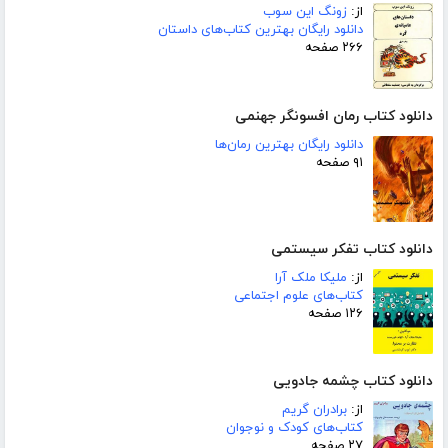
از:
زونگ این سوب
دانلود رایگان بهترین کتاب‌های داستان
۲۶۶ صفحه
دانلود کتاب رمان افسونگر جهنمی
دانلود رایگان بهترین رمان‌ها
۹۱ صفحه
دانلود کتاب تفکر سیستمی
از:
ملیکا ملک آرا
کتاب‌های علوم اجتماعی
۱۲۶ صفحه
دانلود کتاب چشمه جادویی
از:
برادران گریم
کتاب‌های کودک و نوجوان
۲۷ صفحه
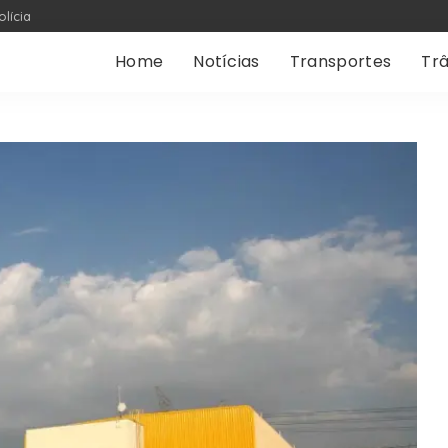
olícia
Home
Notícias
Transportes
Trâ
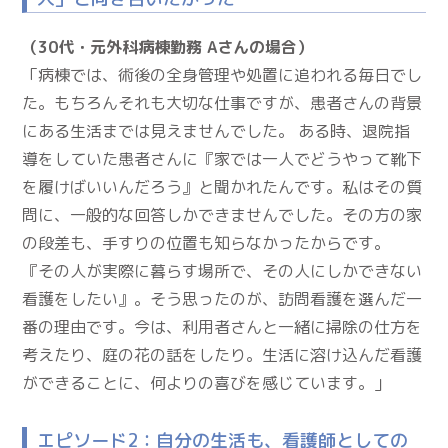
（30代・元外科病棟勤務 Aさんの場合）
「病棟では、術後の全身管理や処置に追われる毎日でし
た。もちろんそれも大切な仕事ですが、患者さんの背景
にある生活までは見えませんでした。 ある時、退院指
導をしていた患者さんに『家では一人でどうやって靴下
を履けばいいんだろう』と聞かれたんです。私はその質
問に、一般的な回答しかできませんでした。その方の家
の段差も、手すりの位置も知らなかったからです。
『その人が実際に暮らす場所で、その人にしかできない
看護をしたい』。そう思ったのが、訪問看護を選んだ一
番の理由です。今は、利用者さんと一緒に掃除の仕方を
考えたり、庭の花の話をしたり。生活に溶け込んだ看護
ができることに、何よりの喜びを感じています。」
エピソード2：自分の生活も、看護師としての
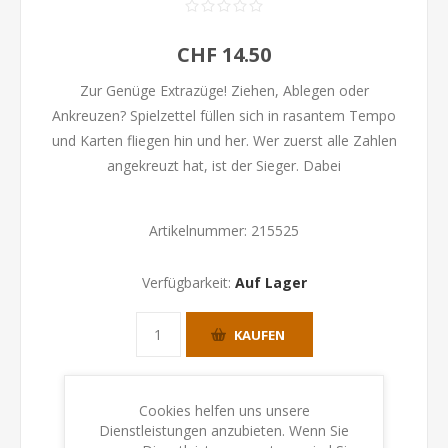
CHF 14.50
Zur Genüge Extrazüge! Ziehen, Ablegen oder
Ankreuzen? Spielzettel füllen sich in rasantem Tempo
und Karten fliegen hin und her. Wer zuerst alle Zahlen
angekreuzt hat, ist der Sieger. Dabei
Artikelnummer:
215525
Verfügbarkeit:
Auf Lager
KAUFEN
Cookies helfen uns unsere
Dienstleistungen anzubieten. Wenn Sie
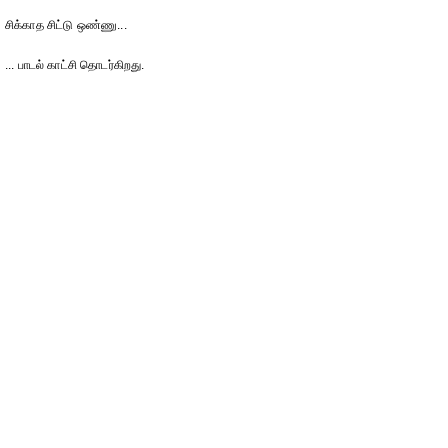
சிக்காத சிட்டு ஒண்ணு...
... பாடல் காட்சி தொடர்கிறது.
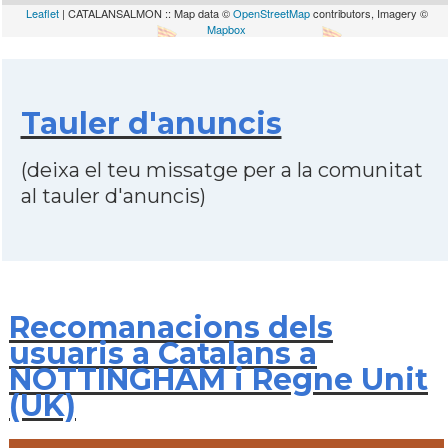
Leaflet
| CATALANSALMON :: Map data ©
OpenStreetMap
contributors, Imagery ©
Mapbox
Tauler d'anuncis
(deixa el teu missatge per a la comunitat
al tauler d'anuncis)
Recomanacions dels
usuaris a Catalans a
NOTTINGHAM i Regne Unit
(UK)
····················
What the task requires: An exact copy of the lines above, from the one containing "Zur Genüge Extrazüge! Ziehen, Ablegen oder" down to the one containing "Dienstleistungen anzubieten. Wenn Sie" and including both, is the whole answer; retype it and nothing else.

Exercise answer:
Zur Genüge Extrazüge! Ziehen, Ablegen oder
Ankreuzen? Spielzettel füllen sich in rasantem Tempo
und Karten fliegen hin und her. Wer zuerst alle Zahlen
angekreuzt hat, ist der Sieger. Dabei
Artikelnummer:
215525
Verfügbarkeit:
Auf Lager
KAUFEN
Cookies helfen uns unsere
Dienstleistungen anzubieten. Wenn Sie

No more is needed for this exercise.